Certo dia, é dia de preto

 

O telefone toca, a secretária anuncia um doutor Carlos etc. e tal. Em seguida, entra o homem.

_ Negrão, tudo azul? Como vai a família? Você precisa aparecer mais lá em casa.

_ Tudo certo, Carlos.

_Olha, Negrão, estou aqui com um probleminha, e logo pensei que você era a pessoa na medida para me ajudar. Afinal, você é a pessoa mais bem informada do Rio de Janeiro.

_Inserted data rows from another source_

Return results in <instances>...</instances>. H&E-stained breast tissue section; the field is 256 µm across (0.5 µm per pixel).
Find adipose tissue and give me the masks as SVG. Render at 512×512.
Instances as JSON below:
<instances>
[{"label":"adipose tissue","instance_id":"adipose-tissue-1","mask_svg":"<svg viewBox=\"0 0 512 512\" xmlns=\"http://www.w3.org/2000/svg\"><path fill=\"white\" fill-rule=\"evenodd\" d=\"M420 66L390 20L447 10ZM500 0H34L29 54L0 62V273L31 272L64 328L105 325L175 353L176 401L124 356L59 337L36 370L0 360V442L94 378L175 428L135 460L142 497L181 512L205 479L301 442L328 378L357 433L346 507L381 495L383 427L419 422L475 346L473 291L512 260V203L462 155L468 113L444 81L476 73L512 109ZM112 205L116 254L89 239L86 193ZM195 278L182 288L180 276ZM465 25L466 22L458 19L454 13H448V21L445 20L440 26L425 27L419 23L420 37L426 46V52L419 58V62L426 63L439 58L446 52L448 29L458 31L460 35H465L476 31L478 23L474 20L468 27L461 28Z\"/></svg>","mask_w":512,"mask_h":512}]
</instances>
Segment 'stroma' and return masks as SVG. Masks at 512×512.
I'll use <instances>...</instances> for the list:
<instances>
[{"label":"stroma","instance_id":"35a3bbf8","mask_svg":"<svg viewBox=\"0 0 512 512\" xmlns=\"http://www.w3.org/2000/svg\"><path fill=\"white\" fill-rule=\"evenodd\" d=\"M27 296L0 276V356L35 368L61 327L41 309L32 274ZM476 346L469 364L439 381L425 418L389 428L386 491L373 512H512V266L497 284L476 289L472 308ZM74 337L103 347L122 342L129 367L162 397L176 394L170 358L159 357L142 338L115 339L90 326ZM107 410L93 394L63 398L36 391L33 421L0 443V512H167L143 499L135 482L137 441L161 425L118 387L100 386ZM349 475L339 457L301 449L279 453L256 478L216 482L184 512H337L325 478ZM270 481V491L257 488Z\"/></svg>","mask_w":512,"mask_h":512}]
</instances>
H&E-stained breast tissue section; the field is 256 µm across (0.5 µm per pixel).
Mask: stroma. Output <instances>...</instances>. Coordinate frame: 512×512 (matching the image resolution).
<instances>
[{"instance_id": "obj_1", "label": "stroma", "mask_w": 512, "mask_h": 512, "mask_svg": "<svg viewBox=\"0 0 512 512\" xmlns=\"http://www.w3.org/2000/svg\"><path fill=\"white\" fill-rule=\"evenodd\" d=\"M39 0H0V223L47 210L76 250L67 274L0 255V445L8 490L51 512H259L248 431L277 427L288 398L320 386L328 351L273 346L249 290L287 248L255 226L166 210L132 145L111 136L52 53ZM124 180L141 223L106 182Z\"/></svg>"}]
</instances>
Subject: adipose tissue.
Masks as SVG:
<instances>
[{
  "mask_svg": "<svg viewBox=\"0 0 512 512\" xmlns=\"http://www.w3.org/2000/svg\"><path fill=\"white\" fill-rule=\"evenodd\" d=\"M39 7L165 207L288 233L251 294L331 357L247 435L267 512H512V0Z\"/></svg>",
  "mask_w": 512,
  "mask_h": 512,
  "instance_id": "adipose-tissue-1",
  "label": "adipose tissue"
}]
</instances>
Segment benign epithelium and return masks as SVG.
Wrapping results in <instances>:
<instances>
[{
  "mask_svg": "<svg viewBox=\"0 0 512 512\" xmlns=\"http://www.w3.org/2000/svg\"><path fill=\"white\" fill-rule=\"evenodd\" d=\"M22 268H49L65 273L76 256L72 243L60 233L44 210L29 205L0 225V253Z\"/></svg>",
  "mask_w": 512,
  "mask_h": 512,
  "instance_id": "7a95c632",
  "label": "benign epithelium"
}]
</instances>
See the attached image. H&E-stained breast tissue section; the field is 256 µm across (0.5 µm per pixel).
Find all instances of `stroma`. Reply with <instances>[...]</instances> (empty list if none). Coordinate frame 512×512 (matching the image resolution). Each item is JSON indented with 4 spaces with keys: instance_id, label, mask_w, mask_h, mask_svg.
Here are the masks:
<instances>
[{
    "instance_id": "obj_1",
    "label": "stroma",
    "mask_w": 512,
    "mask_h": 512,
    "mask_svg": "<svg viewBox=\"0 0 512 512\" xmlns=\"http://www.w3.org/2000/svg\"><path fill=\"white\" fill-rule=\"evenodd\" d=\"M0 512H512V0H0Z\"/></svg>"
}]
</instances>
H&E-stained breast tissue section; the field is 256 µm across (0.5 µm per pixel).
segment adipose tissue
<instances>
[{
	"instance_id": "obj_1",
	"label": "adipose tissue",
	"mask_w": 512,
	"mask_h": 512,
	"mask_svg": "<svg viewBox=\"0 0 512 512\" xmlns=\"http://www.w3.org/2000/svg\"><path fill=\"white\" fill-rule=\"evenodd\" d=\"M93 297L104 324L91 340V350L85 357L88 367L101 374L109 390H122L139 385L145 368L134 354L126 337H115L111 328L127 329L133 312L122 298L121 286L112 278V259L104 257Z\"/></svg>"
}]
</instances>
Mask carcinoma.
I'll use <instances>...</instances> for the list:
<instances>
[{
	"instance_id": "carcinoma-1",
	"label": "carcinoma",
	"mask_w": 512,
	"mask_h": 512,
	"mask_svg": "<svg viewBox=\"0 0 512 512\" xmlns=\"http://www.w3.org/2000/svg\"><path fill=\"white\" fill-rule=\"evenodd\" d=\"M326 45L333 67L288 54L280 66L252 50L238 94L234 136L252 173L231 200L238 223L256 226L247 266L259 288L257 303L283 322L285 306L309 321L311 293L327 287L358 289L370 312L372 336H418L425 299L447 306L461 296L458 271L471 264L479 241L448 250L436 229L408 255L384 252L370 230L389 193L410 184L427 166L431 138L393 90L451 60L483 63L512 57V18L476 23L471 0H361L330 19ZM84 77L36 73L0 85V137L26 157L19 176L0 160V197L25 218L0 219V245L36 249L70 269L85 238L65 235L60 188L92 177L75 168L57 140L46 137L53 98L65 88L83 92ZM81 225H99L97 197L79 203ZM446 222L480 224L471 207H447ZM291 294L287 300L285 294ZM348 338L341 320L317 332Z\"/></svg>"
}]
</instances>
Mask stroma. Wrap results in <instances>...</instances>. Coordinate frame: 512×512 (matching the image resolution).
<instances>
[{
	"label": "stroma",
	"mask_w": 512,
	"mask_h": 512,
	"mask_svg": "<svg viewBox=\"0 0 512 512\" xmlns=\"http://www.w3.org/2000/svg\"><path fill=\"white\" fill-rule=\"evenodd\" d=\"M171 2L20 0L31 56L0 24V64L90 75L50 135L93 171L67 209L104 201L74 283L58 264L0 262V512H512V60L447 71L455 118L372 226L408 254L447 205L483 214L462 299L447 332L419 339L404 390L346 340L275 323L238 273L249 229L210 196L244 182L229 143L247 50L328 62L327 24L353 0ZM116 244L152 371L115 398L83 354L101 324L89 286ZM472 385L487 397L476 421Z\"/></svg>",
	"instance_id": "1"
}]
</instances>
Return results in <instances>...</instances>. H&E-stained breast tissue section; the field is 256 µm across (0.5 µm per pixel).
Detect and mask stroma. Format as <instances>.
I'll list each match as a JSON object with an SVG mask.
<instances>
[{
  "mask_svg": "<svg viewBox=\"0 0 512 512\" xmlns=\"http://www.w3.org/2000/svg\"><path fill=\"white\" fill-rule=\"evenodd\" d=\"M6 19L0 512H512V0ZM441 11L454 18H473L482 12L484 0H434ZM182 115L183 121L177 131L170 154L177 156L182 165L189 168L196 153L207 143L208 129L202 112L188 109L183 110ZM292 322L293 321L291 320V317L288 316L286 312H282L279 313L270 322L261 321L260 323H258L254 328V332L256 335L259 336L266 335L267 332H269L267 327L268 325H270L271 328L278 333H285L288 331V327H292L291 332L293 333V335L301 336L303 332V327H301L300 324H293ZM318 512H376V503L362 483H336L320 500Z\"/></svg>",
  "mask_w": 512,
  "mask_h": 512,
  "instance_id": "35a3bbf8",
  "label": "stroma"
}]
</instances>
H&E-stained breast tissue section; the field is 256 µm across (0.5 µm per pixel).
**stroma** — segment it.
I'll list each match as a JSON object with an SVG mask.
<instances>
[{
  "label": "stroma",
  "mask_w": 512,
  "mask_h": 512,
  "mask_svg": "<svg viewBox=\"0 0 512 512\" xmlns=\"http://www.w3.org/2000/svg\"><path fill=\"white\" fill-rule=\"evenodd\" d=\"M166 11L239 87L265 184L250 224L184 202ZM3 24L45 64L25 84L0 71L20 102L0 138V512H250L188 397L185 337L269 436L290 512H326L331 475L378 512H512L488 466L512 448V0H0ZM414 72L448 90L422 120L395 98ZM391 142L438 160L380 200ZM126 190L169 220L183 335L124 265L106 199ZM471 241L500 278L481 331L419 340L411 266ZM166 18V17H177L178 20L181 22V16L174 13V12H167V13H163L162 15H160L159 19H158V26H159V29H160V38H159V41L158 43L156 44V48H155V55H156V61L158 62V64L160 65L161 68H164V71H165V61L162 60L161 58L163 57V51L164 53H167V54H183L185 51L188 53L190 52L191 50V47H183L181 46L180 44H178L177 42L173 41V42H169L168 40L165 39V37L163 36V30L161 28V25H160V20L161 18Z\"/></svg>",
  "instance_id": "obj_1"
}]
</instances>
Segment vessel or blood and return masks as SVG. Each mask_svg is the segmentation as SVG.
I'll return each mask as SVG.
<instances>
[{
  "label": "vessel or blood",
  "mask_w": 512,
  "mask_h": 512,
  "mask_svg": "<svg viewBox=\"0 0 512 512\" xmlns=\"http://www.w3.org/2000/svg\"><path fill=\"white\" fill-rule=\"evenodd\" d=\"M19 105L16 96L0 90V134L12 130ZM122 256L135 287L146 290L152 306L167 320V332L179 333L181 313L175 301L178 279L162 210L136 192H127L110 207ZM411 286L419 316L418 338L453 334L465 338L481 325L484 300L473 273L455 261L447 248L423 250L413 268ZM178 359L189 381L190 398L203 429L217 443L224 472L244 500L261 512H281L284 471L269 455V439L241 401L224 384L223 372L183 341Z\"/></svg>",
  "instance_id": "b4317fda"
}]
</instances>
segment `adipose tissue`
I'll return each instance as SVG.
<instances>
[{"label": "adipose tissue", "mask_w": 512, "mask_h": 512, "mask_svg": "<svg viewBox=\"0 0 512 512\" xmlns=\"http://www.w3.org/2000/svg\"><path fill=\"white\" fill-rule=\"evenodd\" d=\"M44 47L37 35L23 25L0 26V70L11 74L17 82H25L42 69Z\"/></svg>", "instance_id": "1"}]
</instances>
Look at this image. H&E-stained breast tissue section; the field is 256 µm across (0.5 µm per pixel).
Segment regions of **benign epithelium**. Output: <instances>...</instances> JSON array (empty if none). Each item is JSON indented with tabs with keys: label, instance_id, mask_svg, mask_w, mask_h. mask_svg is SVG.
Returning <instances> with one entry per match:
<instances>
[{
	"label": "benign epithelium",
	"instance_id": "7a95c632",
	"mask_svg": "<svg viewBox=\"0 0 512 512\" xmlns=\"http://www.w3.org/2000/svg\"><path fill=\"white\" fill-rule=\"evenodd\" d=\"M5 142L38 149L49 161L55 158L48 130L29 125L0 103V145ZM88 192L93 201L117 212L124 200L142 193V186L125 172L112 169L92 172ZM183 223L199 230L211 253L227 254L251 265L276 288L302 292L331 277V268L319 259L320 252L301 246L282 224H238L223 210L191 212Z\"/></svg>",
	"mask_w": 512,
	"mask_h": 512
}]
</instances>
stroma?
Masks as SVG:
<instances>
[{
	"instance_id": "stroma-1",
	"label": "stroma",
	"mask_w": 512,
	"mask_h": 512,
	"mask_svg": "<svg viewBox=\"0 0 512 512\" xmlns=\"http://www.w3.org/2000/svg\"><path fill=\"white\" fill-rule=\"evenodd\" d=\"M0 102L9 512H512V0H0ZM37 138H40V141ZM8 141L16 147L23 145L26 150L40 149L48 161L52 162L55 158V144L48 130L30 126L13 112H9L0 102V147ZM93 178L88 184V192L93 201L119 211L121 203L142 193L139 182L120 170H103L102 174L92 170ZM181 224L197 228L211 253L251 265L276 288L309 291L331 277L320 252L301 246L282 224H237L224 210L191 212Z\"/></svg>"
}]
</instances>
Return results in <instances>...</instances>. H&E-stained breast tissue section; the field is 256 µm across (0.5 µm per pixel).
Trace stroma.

_ Pois não, Carlos, é só dizer.

_ Acontece que eu perdi meu gerente financeiro e preciso urgentemente que você me sugira um nome certo. Você está bem a par dos meus negócios, conhece o pessoal. Talvez possa me indicar uma pessoa exata. Estou pagando quanto pedir. Você me faz esta gentileza?

_ Carlos, vou dar uma pensada, mais tarde você me liga e eu vejo se consegui alguém.

_ Passo por aqui. É melhor assim. Saímos e tomamos um uísque por aí.

Bom, o dia foi longo, destes dias quentes de ar condicionado do Rio de Janeiro. No fim da tarde, logo após o expediente, como num passe de mágica, entra o Carlos, sem ser anunciado nem nada.

_ Negrão, como é? Encontrou meu gerente?

_ Sim, Carlos, encontrei.

_ Sabia. Tinha falado para o pessoal. Você nunca falha, é o homem mais bem informado do Rio de Janeiro. Pois bem, quem é a fera?

_ Eu, Carlos.

O sorriso se desfez no rosto bem barbeado e a palavra é recomposta meio a solavancos: _ Tá brincando, Negrão!

_ Não, não estou. Eu sou a pessoa no modelo para seus negócios.

_ Negrão, você sabe, aqui entre nós, ninguém duvida dos seus conhecimentos, da sua capacidade, mas você sabe, na diretoria tem gente que não vai aceitar.

_ Não, não sei, você que está dizendo agora.

_ Negrão, você é meu amigo, tenho você como irmão, não gostaria de te magoar. Não é por mim, você sabe, os clientes...

_ Boa noite, Carlos.

_ Boa noite, tia. Vim ver vocês.

Paulinho, mas como você está bonito, meu filho, quanto tempo! Senta aqui, meu filho. Olhe, cuidado, a cadeira. Anita, limpe a cadeira pro Paulinho. Senta aqui, meu querido.

_ Limpando a cadeira com o avental, cobrindo-o de carinho, a tia foi a compreensão de uma vida, na sua filosofia simples, daqueles que não esquecem mesmo quando esquecidos... Fim.